Systematic Characterisation of Objects in Digital Preservation: The eXtensible Characterisation Languages
Christoph Becker (Vienna University of Technology, Austria)
Andreas Rauber (Vienna University of Technology, Austria)
Volker Heydegger (University of Cologne, Germany)
Jan Schnasse (University of Cologne, Germany)
Manfred Thaller (University of Cologne, Germany)
Abstract: During the last decades, digital objects have become the primary medium to create, shape, and exchange information. However, in contrast to analog objects such as books that directly represent their content, digital objects are not usable without a corresponding technical environment. The fast changes in these environments and in formats and technologies mean that digital documents have a short lifespan before they become obsolete. Digital preservation, i.e. actions to ensure longevity of digital information, thus has become a pressing challenge. The dominant strategies prevailing today are migration and emulation; for each strategy, different tools are available. When converting an object to a different representation, a validation of the content is needed to verify that the transformed objects are still authentically representing the same intellectual content. This validation so far is largely done manually, which is infeasible for large collections.
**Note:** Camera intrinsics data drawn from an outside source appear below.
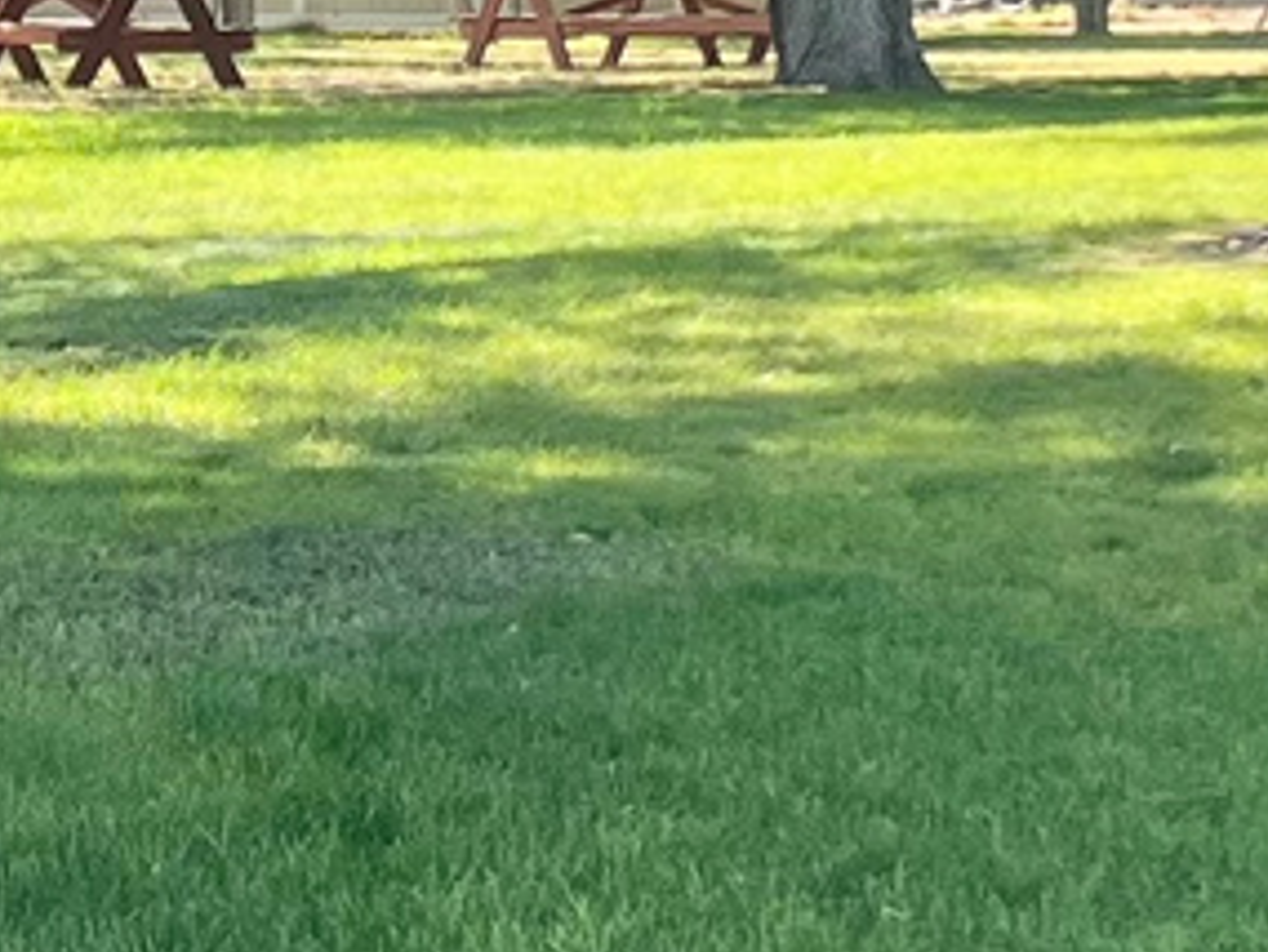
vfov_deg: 7.9
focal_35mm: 187
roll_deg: +2.2
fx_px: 6853
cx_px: 49
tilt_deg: -0.6
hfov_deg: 10.5
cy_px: -22
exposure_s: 1/753
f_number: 1.5
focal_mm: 5.7
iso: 50
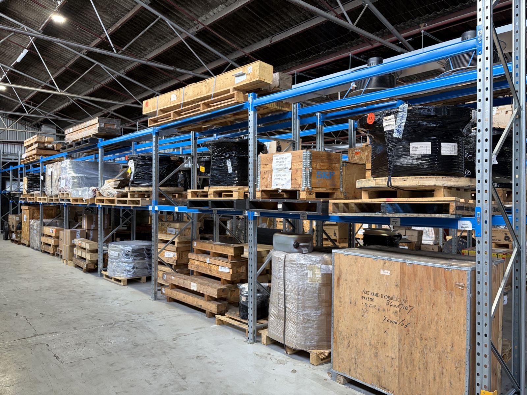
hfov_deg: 67.3
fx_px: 396
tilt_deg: +0.4
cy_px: 198
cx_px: 264
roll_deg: +0.3
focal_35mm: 26
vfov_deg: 53.1
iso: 100
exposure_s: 1/100
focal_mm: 5.96
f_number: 1.6
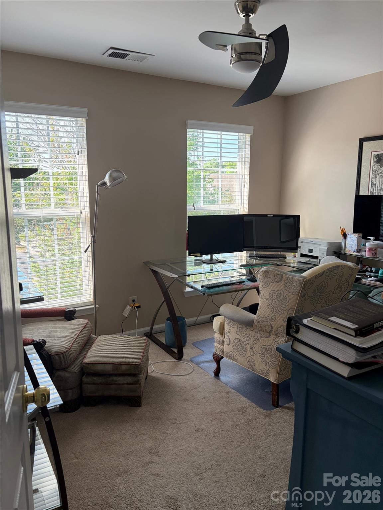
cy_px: 255
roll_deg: +0.6
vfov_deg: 67.3
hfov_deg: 53.1
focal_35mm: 26
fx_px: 384
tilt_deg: -10.1
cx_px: 192
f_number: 1.6
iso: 80
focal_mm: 5.96
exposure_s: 1/211
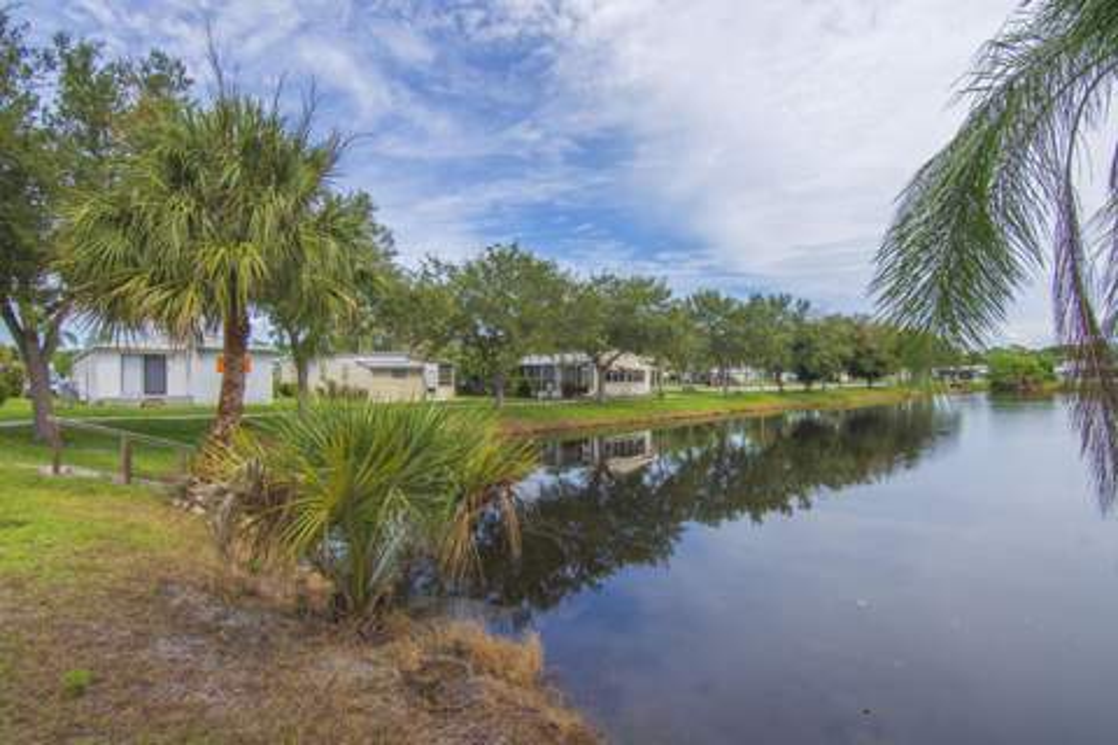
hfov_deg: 73.7
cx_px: 559
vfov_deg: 53.1
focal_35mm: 24
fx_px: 745
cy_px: 372
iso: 100
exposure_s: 1/250
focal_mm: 16
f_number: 8
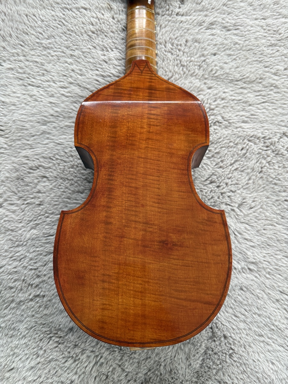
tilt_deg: -81.0
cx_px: 144
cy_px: 192
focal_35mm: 26
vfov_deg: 67.3
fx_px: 288
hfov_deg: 53.1
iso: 125
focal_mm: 5.96
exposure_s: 1/93
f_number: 1.6
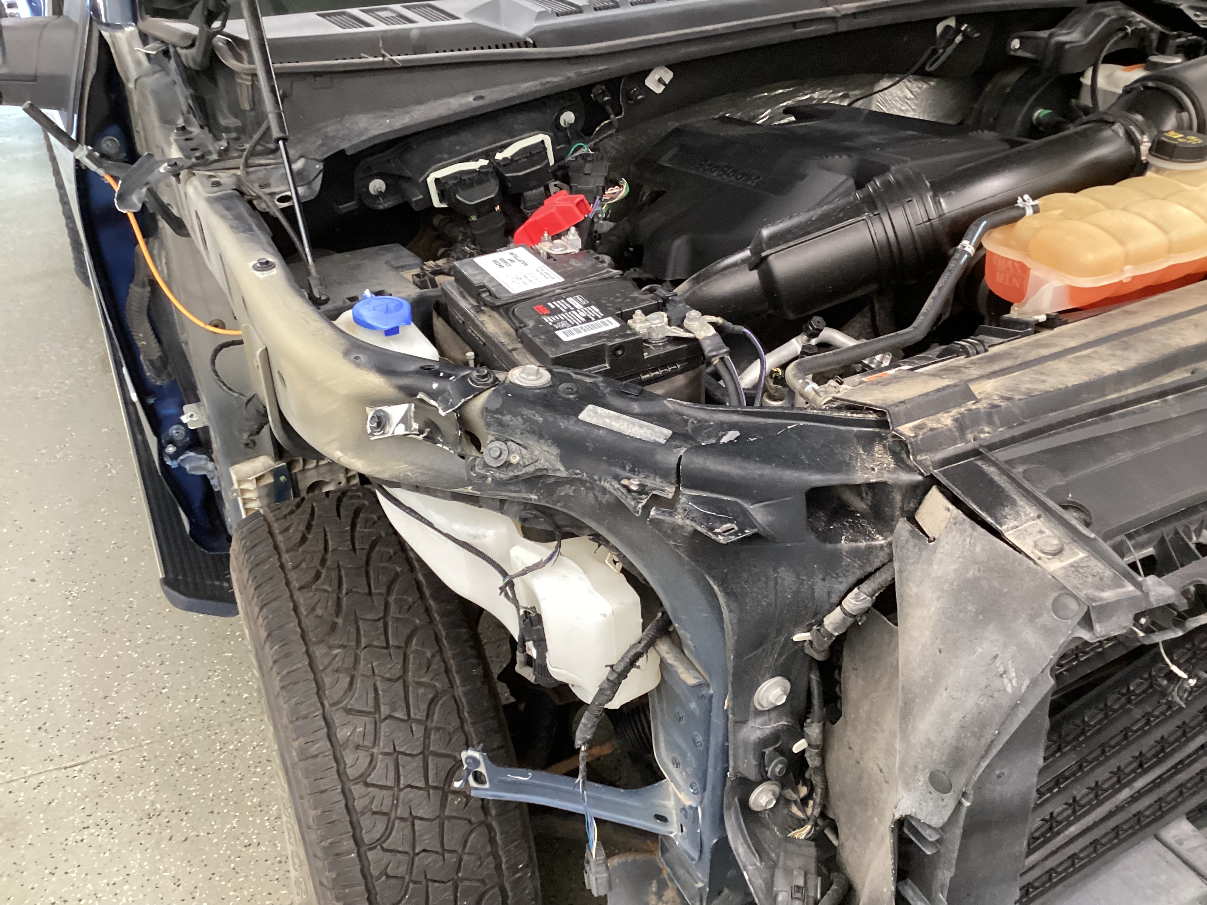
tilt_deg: -29.1
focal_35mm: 31
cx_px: 604
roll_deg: -0.4
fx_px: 1081
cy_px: 452
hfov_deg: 58.4
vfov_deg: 45.4
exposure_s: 1/33
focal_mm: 3.3
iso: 320
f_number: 2.4
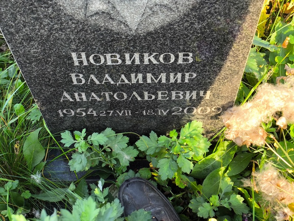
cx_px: 147
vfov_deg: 29.1
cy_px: 110
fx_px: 425
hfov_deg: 38.2
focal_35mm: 50
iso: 64
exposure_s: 1/100
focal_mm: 4.71
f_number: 1.7
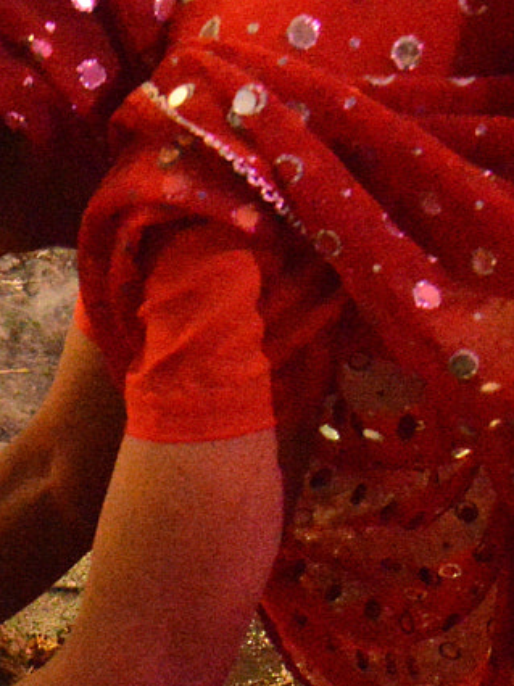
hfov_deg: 11.0
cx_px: -245
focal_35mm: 130
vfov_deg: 15.0
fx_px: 2576
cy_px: 652
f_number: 5.6
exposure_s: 1/160
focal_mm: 24
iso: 12800
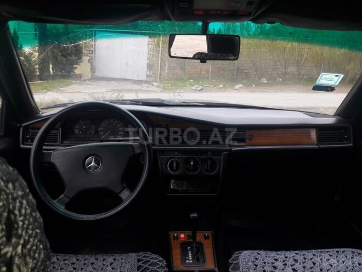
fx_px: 293
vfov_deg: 49.7
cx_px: 181
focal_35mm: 28
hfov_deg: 63.4
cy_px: 136
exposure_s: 1/141
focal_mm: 3.7
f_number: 1.9
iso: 40
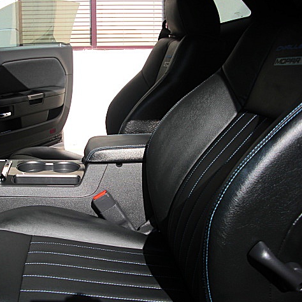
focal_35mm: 43
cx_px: 103
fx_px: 424
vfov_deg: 39.2
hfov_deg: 38.8
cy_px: 150
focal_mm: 6.3
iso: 50
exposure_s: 1/640
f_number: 2.8
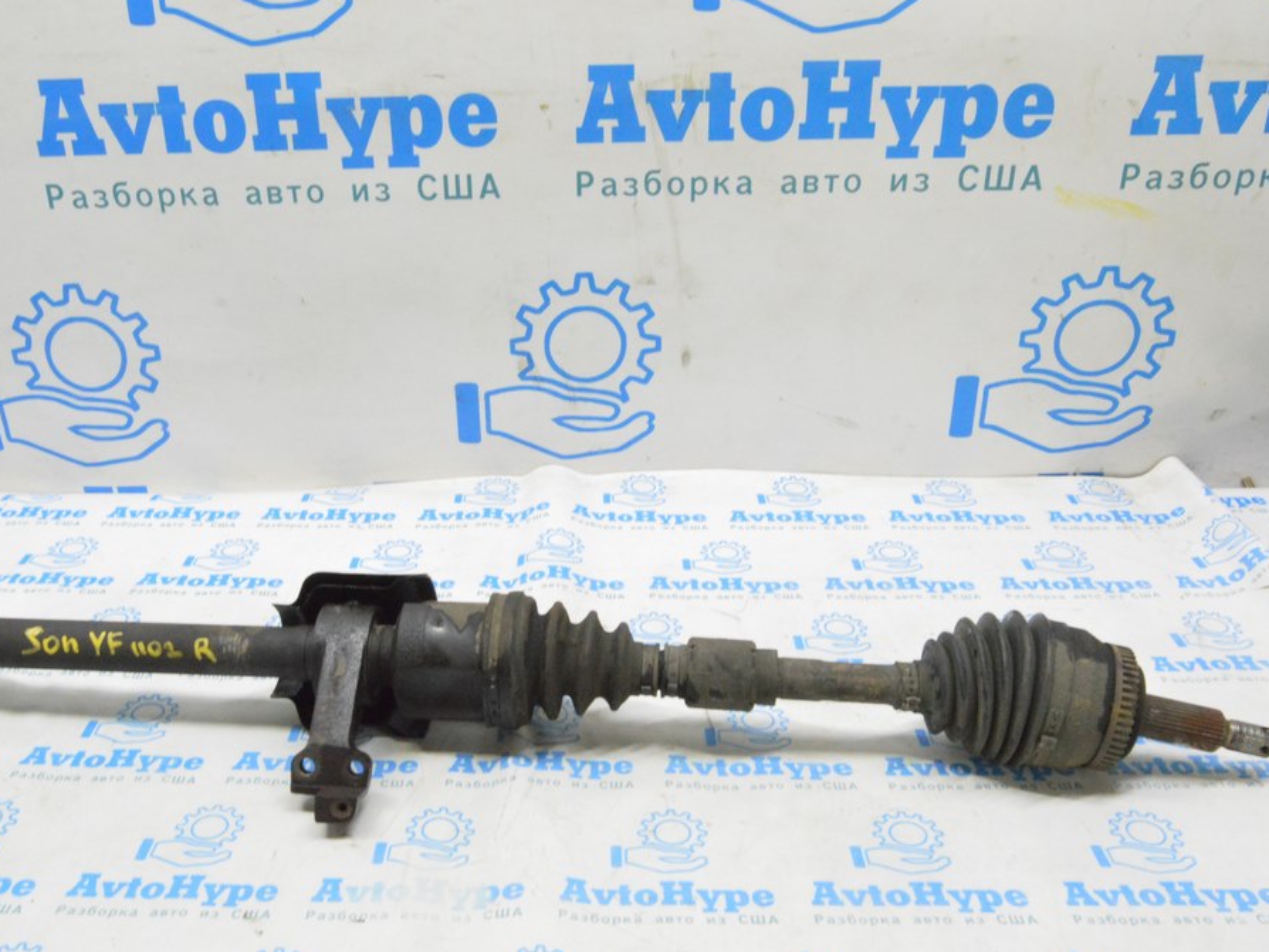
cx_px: 551
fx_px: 1210
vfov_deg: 43.0
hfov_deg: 55.2
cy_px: 479
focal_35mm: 33
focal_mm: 20
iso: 6400
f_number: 20
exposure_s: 1/15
Preservation planning supports decision makers in reaching accountable decisions by evaluating potential strategies against well-defined requirements. Especially the evaluation of different migration tools for digital preservation has to rely on validating the converted objects and thus on an analysis of the logical structure and the content of documents. Existing approaches for characterising and describing objects do not attempt to fully extract the informational content of digital objects and thus are not suffficient for an in-depth validation of transformed content.
This paper describes the eXtensible Characterisation Languages (XCL) that support the automatic validation of document conversions and the evaluation of migration quality by hierarchically decomposing a document and representing documents from different sources in an abstract XML language. The description language XCDL provides an abstract representation of digital content in XML, while the extraction language XCEL allows an extraction engine to create such an abstract description by mapping file format structures to XCDL concepts.
We present the context of the development of these languages and tools and describe the overall concept and features of the languages. We further give examples and show how the languages can be applied to the evaluation of digital preservation solutions in the context of preservation planning.
Keywords: XML languages, content characterisation, digital libraries, digital preservation, evaluation, file conversion, file formats, migration, preservation planning
Categories: H.3.7, I.7